Robert Carsen interessiert sich für die Psychologie der handelnden Personen, denen im Grunde eines gemein ist: ihr Scheitern! Da ist Don Carlo, der erfolglos gegen seinen Vater rebelliert und Freiheit für Flandern fordert. Gaston Rivero stattet ihn mit metallischem, knalligem Tenor aus. Elisabetta liebt Don Carlo, muss aber aus Staatsräson Filippo ehelichen. Gabrielle Mouhlen gibt die Königin darstellerisch würdevoll, sängerisch ein klein wenig blass.

Der Marquis von Posa, geriert sich als Freiheitskämpfer ohne Aussicht auf Erfolg (normalerweise!) und beglaubigt dies mit üppigem, raumgreifendem Bariton. Prinzessin Eboli, die bei Carlo keine Chance hat - auch sie eine scheiternde Figur, die aus Missgunst Elisabetta bei Filippo verrät. Nora Sourouzian punktet stimmlich im Schleierlied, das von der Regie als hölzerne Bewegungsübung eines Kollektivs aus Ordensschwestern angelegt wird.

Und schließlich ist da der König selbst: ein Einsamer, dem es um Machterhalt geht, der aber auch Momente des Zweifels spürbar werden lässt. Ante Jerkunica meistert seine Partie in jeder Hinsicht außerordentlich überzeugend. Seinen Ratgeber, den Großinquisitor, gibt Karl-Heinz Lehner mit großer vokaler Eindringlichkeit.

Carsens Personenführung bleibt über weite Strecken statisch. Und wenn es Bewegung gibt, dann folgt sie einer konsequenten Symmetrie. Sicher: eine solche Lesart richtet den Fokus auf die inneren Prozesse der Protagonisten. Die eigentliche Dramatik entwickelt sich stattdessen im Orchestergraben, wo Andrea Sanguineti zusammen mit den Essener Philharmonikern die ganze Bandbreite der Verdischen Musik entfaltet.

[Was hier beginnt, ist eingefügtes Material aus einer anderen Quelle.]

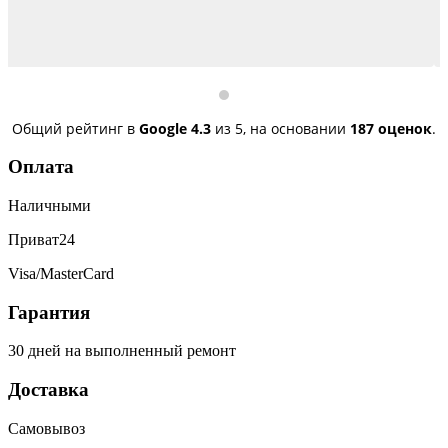
Общий рейтинг в
Google
4.3
из 5,
на основании
187 оценок
.
Оплата
Наличными
Приват24
Visa/MasterCard
Гарантия
30 дней на выполненный ремонт
Доставка
Самовывоз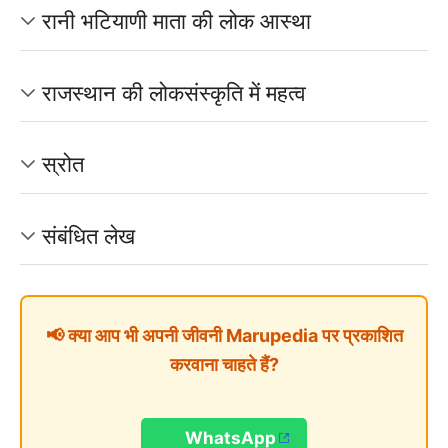
रानी भटियाणी माता की लोक आस्था
राजस्थान की लोकसंस्कृति में महत्व
स्रोत
संबंधित लेख
📢 क्या आप भी अपनी जीवनी Marupedia पर प्रकाशित
करवाना चाहते हैं?
WhatsApp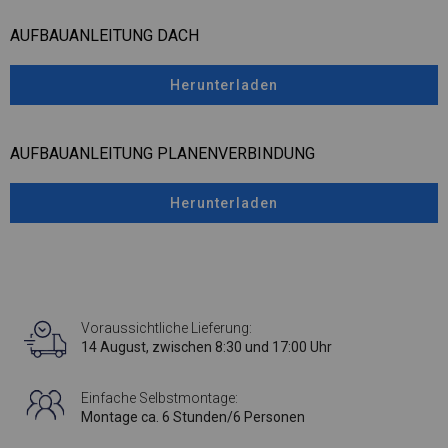
AUFBAUANLEITUNG DACH
Herunterladen
AUFBAUANLEITUNG PLANENVERBINDUNG
Herunterladen
Voraussichtliche Lieferung:
14 August, zwischen 8:30 und 17:00 Uhr
Einfache Selbstmontage:
Montage ca. 6 Stunden/6 Personen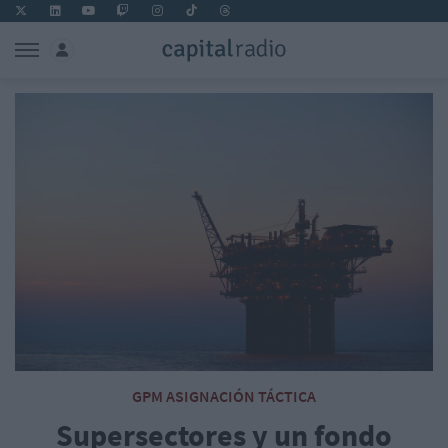
GPM ASIGNACIÓN TÁCTICA
Supersectores y un fondo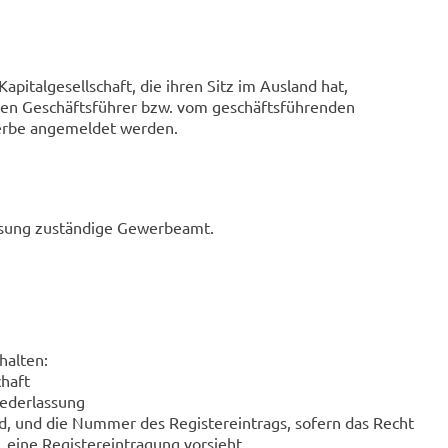
pitalgesellschaft, die ihren Sitz im Ausland hat,
ten Geschäftsführer bzw. vom geschäftsführenden
erbe angemeldet werden.
assung zuständige Gewerbeamt.
halten:
haft
ederlassung
rd, und die Nummer des Registereintrags, sofern das Recht
t, eine Registereintragung vorsieht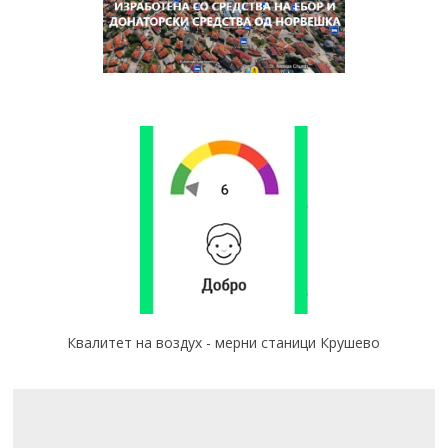
Квалитет на воздух - мерни станици Крушево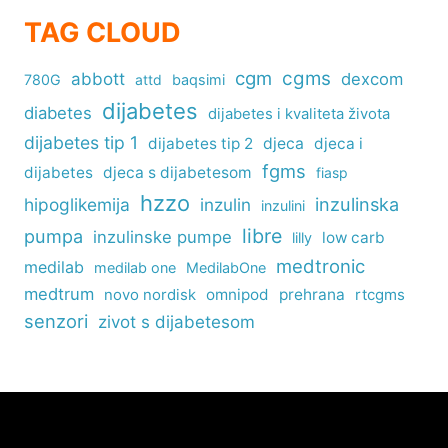
TAG CLOUD
cgm
cgms
abbott
dexcom
780G
attd
baqsimi
dijabetes
diabetes
dijabetes i kvaliteta života
dijabetes tip 1
dijabetes tip 2
djeca
djeca i
fgms
dijabetes
djeca s dijabetesom
fiasp
hzzo
inzulinska
hipoglikemija
inzulin
inzulini
libre
pumpa
inzulinske pumpe
low carb
lilly
medtronic
medilab
medilab one
MedilabOne
medtrum
omnipod
prehrana
rtcgms
novo nordisk
senzori
zivot s dijabetesom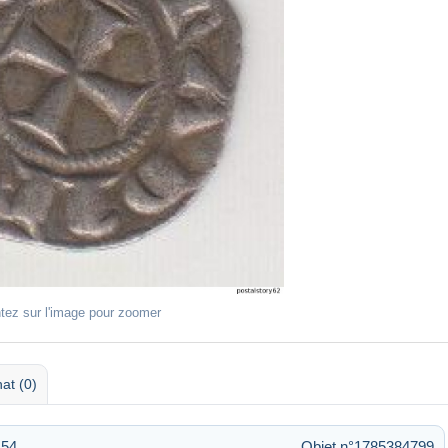
tez sur l'image pour zoomer
at (0)
:54
Objet n°1785384799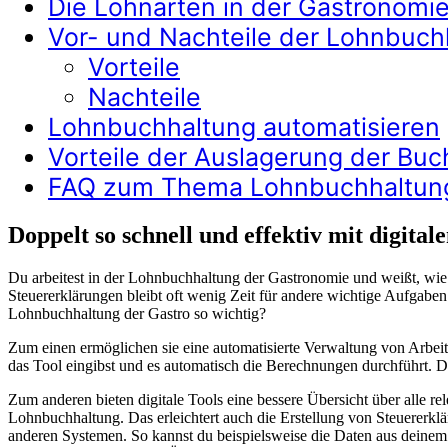
Die Lohnarten in der Gastronomi
Vor- und Nachteile der Lohnbuch
Vorteile
Nachteile
Lohnbuchhaltung automatisieren
Vorteile der Auslagerung der Buc
FAQ zum Thema Lohnbuchhaltun
Doppelt so schnell und effektiv mit digital
Du arbeitest in der Lohnbuchhaltung der Gastronomie und weißt, wi
Steuererklärungen bleibt oft wenig Zeit für andere wichtige Aufgaben.
Lohnbuchhaltung der Gastro so wichtig?
Zum einen ermöglichen sie eine automatisierte Verwaltung von Arbeit
das Tool eingibst und es automatisch die Berechnungen durchführt. Da
Zum anderen bieten digitale Tools eine bessere Übersicht über alle r
Lohnbuchhaltung. Das erleichtert auch die Erstellung von Steuererkläru
anderen Systemen. So kannst du beispielsweise die Daten aus deinem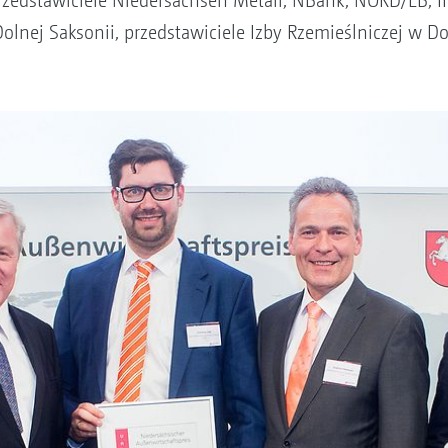
rzedstawiciele Niedersachsen Metall, NBank, NORD/LB, I
lnej Saksonii, przedstawiciele Izby Rzemieślniczej w Do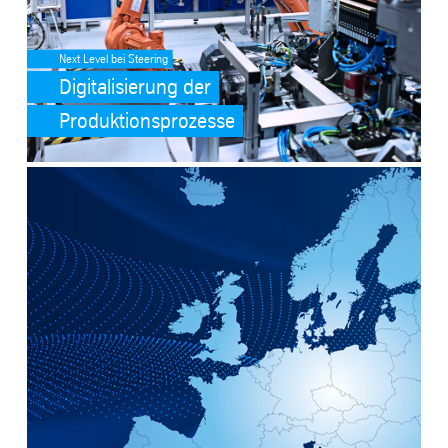
Next Level bei Steering
Digitalisierung der
Produktionsprozesse
SafeValue must use [property]=binding: European Resilience Allianc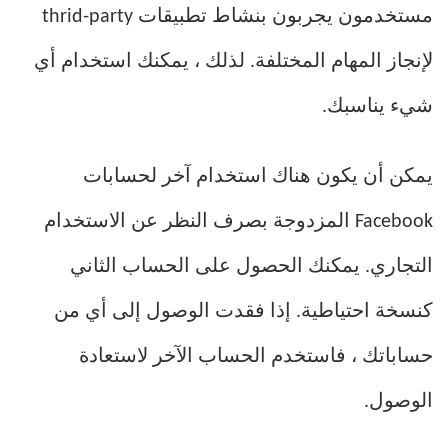
مستخدمون يجربون بنشاط تطبيقات thrid-party
لإنجاز المهام المختلفة. لذلك ، يمكنك استخدام أي
شيء يناسبك.
يمكن أن يكون هناك استخدام آخر لحسابات
Facebook المزدوجة بصرف النظر عن الاستخدام
التجاري. يمكنك الحصول على الحساب الثاني
كنسخة احتياطية. إذا فقدت الوصول إلى أي من
حساباتك ، فاستخدم الحساب الآخر لاستعادة
الوصول.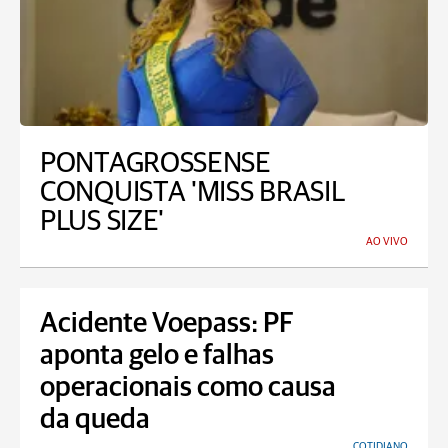
PONTAGROSSENSE
CONQUISTA 'MISS BRASIL
PLUS SIZE'
AO VIVO
Acidente Voepass: PF
aponta gelo e falhas
operacionais como causa
da queda
COTIDIANO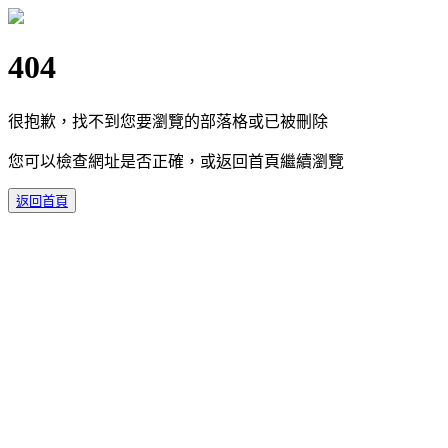
404
很抱歉，找不到您要瀏覽的部落格或已被刪除
您可以檢查網址是否正確，或返回首頁繼續瀏覽
返回首頁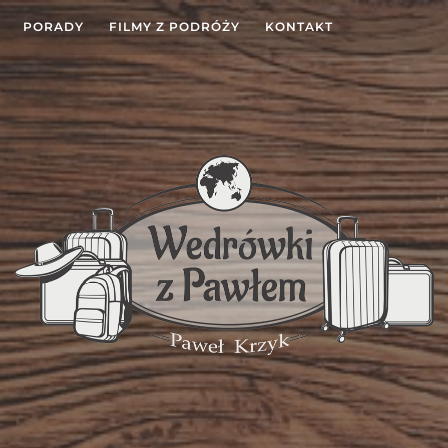
PORADY
FILMY Z PODRÓŻY
KONTAKT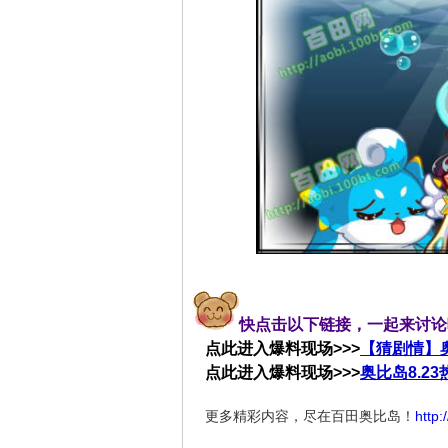
快点击以下链接，一起来讨论
点此进入爆料现场>>>
【猜剧情】奥
点此进入爆料现场>>>
奥比岛8.2
更多精彩内容，尽在百田奥比岛！
http: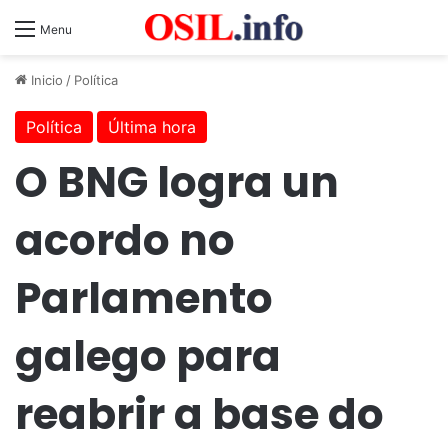
Menu
Inicio
/
Política
Política
Última hora
O BNG logra un
acordo no
Parlamento
galego para
reabrir a base do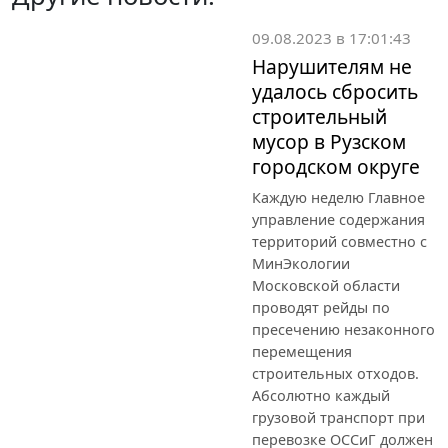
09.08.2023 в 17:01:43
Нарушителям не
удалось сбросить
строительный
мусор в Рузском
городском округе
Каждую неделю Главное
управление содержания
территорий совместно с
МинЭкологии
Московской области
проводят рейды по
пресечению незаконного
перемещения
строительных отходов.
Абсолютно каждый
грузовой транспорт при
перевозке ОССиГ должен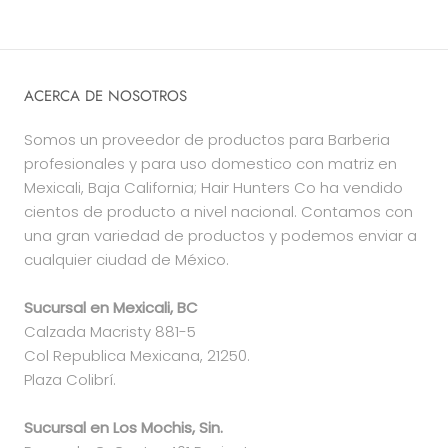
ACERCA DE NOSOTROS
Somos un proveedor de productos para Barberia
profesionales y para uso domestico con matriz en
Mexicali, Baja California; Hair Hunters Co ha vendido
cientos de producto a nivel nacional. Contamos con
una gran variedad de productos y podemos enviar a
cualquier ciudad de México.
Sucursal en Mexicali, BC
Calzada Macristy 881-5
Col Republica Mexicana, 21250.
Plaza Colibrí.
Sucursal en Los Mochis, Sin.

So zwingend ein solches Regiekonzept ist, so ermüdend wirkt der dauerhafte Blicks ins Schwarz. Selbst das Autodafé am Ende des zweiten Aktes bleibt eine kühle, starr zeremoniell angelegte Sache. Wo sich sonst die aufgeheizten Volksmassen begierig an einem grausamen Spektakel ergötzen, ist es eine klerikale Hundertschaft mit schwarzen Bischofsmützen, denen die Verurteilten vorgeführt werden. Statt deren Leiber kokeln bei Carsen kistenweise herangeschleppte Bücher (nicht ganz unproblematisch, da hierzulande ziemlich eindeutig anders konnotiert). Und die buchstäbliche Krönung des Autodafé ist, dass Filippo sich die Tiara aufsetzen lässt - Zeichen der päpstlichen (!) Macht. Reichsapfel und Schwert kommen hinzu. Sie tauchen ganz am Ende wieder auf, zieren allerdings jemand anderen: Rodrigo, den Marquis von Posa! Es lebe der neue König?! Ja, denn Posa wurde beim Besuch seines Freundes, des Infanten Carlo, im Gefängnis nur zum Schein erschossen (wie Tosca es gegenüber Cavaradossi so gern gehabt hätte), Filippo dagegen von seinem eigenen Vater Karl liquidiert. Ein echter Coup de théâtre. Posa als Überläufer? Als Verräter Flanderns, für dessen Freiheit er doch so vehement gegenüber Filippo aufgetreten war? Nun die spanische Krone auf seinem Haupt tragend? In der Tat eine höchst eigenwillige, diskussionswürdige Interpretation!